The three officers nodded sagely. They had the blue NKVD piping on their tunics and appeared to be two colonels and a lieutenant-general. They had the uniform, they had the shoulder boards, on the table they had the hats, all lined with blue. You could not miss it. But if you did, they had something yet more powerful: they had NKVD faces — she’d seen them in the the blocking battalions NKVD placed behind troops about to assault — which were blunt, sealed, small to the eye, and prim to the mouth. You did not want to stare at them too hard, however; as career secret policemen, they did not like to be stared at. In this circumstance their only task was to express ardent admiration to Krulov. After all, he could have them disappeared at the blink of an eye. What was more, everyone in the room, from Krulov himself to the sniper sergeant, knew this to be the case.
Krulov lit a Maxopka cigarette from a red and yellow pack, taking his time as if to express the idea that the world waited for him, not he for it. When he had the cigarette lit and had exhaled a huge billow of smoke into the room, he stared at her directly. He wore a dark civilian suit on his beefy frame and a tie without color and too much design. Nothing fit because nothing had to fit.
“Ludmilla Petrova, a hard question. I put it to you directly out of respect for your considerable accomplishments.”
Here it came. Kursk at last.
But then it didn’t.
“In the matter of your father, I must ask if you have anger still, and if so, whether that might cloud your judgment.”
Petrova kept her eyes hooded and noncommittal. The first idiot was right, that was a true gift. Her eyes expressed only when she wished them to. Others leak their emotions into the world without care or caution. Petrova showed nothing.
“The state did what it thought was necessary,” she said, willing herself to suppress the memory of the arrival of the Black Maria in 1939 and the removal — forever, as it turned out — of her father, a professor of biology at the University of Leningrad. “I trust that it acted in good faith, in the interests of the people. Once the war came, I endeavored to serve the people totally. I allowed myself to fall in love for one week, and to get married. My husband went back to duty and died shortly thereafter. I will serve as long as I am physically able. My death means nothing. The survival of the people is what counts.”
“An excellent response,” said the commissar, and his acolytes nodded. “Entirely fictitious, I am sure, but delivered with heartfelt if fraudulent sincerity.
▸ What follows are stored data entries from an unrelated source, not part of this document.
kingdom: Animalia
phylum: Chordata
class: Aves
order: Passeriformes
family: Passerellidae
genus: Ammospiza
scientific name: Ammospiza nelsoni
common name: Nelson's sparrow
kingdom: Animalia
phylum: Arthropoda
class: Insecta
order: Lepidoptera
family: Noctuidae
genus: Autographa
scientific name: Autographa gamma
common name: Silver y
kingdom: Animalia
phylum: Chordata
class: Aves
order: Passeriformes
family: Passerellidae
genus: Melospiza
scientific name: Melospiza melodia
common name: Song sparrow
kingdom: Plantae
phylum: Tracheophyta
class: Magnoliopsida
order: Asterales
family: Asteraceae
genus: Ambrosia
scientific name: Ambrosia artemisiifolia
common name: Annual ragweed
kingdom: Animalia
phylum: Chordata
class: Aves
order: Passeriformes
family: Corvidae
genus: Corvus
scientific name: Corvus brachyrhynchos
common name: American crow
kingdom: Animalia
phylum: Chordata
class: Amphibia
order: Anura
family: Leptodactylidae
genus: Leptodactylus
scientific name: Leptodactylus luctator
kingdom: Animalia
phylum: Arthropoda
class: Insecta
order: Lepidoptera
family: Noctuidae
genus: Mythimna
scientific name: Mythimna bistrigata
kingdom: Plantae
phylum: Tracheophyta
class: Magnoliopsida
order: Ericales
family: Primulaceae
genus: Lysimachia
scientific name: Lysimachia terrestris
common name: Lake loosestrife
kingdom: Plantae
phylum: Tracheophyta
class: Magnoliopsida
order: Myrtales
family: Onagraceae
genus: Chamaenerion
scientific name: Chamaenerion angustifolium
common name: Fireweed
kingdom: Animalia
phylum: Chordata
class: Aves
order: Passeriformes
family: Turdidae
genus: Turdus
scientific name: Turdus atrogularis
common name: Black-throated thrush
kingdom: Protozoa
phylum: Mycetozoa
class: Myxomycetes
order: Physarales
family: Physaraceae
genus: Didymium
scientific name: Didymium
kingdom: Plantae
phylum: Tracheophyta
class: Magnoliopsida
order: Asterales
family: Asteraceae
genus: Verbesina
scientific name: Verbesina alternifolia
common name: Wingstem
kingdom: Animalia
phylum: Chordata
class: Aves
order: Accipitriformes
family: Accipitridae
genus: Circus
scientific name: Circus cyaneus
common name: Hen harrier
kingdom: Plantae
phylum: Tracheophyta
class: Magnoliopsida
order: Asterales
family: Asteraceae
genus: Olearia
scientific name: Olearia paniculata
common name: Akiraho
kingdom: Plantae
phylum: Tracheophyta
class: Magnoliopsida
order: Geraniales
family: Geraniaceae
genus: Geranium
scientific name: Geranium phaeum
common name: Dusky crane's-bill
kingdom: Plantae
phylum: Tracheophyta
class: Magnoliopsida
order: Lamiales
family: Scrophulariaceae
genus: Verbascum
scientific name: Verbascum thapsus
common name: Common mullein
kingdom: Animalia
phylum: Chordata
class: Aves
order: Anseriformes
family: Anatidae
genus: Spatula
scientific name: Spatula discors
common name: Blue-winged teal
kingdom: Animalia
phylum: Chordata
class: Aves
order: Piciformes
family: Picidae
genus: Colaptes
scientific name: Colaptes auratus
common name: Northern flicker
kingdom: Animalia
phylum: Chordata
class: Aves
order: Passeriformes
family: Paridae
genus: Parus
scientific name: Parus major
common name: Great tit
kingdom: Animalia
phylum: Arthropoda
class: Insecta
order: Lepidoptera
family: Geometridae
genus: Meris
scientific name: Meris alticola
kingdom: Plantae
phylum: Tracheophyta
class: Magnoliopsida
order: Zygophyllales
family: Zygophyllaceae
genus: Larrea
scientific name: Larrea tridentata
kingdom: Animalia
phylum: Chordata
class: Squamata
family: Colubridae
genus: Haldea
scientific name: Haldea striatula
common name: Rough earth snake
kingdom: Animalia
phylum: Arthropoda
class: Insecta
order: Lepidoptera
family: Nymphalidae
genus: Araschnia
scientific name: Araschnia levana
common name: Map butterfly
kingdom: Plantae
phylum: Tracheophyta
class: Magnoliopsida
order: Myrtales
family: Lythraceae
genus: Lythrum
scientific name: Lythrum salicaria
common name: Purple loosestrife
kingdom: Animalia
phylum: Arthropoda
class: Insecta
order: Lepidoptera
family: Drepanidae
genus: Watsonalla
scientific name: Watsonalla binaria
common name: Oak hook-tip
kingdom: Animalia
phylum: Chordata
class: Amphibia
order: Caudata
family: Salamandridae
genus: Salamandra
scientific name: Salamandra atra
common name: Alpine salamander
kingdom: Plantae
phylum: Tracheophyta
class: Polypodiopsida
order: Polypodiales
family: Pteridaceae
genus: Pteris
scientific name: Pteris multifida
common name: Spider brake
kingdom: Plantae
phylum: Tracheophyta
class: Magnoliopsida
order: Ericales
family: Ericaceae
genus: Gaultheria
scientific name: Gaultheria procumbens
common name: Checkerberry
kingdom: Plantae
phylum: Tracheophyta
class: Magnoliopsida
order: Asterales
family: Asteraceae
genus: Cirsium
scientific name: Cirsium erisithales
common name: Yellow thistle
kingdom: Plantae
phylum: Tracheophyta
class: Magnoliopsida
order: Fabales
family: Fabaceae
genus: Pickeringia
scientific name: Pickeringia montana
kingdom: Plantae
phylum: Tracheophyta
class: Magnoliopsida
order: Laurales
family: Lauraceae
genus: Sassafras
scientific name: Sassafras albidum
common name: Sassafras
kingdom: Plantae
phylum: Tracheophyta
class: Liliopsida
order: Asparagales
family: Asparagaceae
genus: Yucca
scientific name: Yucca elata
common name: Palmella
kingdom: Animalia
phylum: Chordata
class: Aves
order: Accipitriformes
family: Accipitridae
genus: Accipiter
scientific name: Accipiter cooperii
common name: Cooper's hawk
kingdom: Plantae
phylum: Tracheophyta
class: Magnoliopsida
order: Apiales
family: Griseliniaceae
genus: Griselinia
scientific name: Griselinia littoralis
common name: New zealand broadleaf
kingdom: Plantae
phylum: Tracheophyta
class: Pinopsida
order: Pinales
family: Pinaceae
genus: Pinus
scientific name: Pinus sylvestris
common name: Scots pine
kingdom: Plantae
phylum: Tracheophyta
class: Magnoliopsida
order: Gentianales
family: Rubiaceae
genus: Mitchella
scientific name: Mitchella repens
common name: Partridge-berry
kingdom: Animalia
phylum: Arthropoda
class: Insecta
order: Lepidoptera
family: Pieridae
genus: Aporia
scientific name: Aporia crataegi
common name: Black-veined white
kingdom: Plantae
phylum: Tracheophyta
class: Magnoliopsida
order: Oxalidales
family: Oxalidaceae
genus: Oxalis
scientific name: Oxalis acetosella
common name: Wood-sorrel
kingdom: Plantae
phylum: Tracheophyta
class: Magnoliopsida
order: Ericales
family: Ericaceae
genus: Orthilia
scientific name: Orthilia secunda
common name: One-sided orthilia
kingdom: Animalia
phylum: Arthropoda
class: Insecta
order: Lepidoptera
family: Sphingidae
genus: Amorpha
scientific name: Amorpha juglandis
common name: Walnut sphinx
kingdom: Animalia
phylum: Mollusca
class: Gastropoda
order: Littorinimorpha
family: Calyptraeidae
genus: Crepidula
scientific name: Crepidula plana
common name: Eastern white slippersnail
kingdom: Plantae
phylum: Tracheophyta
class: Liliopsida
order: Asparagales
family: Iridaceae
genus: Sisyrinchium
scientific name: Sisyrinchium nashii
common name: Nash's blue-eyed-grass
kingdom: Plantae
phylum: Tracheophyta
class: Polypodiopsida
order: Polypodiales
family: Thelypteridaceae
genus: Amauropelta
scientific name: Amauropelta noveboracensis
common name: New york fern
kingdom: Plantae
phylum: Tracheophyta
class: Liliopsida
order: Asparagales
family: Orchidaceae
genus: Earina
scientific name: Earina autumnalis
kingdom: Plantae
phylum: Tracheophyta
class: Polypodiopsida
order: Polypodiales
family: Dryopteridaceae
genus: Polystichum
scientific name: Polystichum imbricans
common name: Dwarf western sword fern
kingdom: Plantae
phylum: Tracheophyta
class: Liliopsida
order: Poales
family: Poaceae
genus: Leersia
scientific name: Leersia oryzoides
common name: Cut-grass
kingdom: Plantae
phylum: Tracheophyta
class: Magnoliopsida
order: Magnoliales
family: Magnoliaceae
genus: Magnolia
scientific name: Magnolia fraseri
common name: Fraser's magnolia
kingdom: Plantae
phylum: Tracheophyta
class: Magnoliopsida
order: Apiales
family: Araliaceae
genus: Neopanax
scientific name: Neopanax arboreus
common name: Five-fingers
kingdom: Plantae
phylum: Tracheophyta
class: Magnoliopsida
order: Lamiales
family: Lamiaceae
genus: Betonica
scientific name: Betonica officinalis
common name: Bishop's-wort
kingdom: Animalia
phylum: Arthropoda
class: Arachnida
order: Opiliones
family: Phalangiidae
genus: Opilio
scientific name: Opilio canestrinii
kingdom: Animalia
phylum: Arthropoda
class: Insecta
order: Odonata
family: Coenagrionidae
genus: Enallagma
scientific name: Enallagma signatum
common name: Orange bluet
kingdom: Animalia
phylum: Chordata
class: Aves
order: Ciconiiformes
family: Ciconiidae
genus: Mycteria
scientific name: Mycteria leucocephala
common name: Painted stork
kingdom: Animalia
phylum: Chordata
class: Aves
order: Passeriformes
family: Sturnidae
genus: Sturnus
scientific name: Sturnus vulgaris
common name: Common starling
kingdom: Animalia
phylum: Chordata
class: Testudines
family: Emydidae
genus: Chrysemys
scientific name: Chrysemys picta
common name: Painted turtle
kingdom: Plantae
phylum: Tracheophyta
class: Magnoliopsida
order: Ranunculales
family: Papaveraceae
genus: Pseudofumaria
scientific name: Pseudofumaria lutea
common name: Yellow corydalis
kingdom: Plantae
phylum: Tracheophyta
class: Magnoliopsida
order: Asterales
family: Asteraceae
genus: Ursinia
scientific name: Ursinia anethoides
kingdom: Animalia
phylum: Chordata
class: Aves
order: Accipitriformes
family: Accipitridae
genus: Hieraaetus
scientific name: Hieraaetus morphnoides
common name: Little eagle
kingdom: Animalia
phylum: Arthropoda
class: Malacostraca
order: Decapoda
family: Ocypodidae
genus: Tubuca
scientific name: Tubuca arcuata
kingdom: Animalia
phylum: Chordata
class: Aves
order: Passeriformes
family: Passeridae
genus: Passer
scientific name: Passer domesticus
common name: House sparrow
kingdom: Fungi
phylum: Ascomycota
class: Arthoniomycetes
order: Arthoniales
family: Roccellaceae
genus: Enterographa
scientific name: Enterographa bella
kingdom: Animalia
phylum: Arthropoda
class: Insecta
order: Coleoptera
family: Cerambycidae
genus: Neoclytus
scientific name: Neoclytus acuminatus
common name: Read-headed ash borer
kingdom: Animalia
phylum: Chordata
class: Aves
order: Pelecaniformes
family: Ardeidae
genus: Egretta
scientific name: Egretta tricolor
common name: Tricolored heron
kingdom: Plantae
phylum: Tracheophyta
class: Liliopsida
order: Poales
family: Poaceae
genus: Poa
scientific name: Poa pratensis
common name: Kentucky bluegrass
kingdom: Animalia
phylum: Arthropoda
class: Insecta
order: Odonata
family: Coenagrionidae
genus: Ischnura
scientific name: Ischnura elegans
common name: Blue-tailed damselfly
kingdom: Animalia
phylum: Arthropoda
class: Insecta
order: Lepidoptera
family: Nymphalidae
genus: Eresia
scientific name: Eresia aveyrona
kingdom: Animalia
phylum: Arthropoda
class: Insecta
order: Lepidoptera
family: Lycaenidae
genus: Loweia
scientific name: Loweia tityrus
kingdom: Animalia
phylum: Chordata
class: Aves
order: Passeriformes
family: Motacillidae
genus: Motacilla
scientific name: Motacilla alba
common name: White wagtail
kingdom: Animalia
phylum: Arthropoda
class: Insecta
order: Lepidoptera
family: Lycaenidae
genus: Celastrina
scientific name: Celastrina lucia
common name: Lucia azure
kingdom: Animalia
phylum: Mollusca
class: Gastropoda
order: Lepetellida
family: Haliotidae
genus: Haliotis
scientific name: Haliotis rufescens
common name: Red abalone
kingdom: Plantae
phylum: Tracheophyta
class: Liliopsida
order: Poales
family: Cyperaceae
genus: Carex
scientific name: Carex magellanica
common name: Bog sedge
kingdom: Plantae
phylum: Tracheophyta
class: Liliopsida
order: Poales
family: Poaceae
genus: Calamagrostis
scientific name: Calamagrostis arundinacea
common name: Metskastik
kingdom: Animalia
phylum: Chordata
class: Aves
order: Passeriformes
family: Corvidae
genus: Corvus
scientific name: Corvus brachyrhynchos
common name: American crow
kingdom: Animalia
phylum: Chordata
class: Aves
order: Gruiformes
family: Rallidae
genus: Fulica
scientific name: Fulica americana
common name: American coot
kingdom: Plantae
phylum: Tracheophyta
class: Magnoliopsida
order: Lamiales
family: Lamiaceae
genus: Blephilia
You lie well, and I appreciate the effort it takes. It’s not so easy, as any commissar knows. I’m sure your father’s opinions on wheat yield had their own logic, and he believed them sincerely, and whatever they were, they did not warrant the fate that befell him. A warning in his file, a withheld promotion, perhaps, but death? Such a pity. The regime has made many mistakes, even the boss himself will be the first to admit. But he hopes, and I do, too, that after the war, when we get everything sorted out, rectification of some sort can be made. In the meantime, though I know the wound to be still bitter, your patriotism is without question. Do any of my colleagues from the intelligence section have questions for Comrade Sniper?”
Here it comes, she thought. Kursk at last. Then it’s off to Siberia for me.
But the questions were few and mild, and Petrova handled them easily enough. Born Leningrad, 1919, happy, athletic child of a professor, then his arrest, then the war, then Dimitri and her two brothers in the first two years, her poor mother gone early to a shell during Leningrad’s siege, and her own condition, now stronger, the two shrapnel wounds having healed.
Nothing about Kursk or her assignment to the Special Tasks Detachment.
She did not let her eyes betray her.
Finally Krulov seemed satisfied. Glancing at his watch, he signified that it was time to move on; he had his usual eighteen-hour day and dozens more duties before him.
“Comrade Sniper, please open the folder before you.”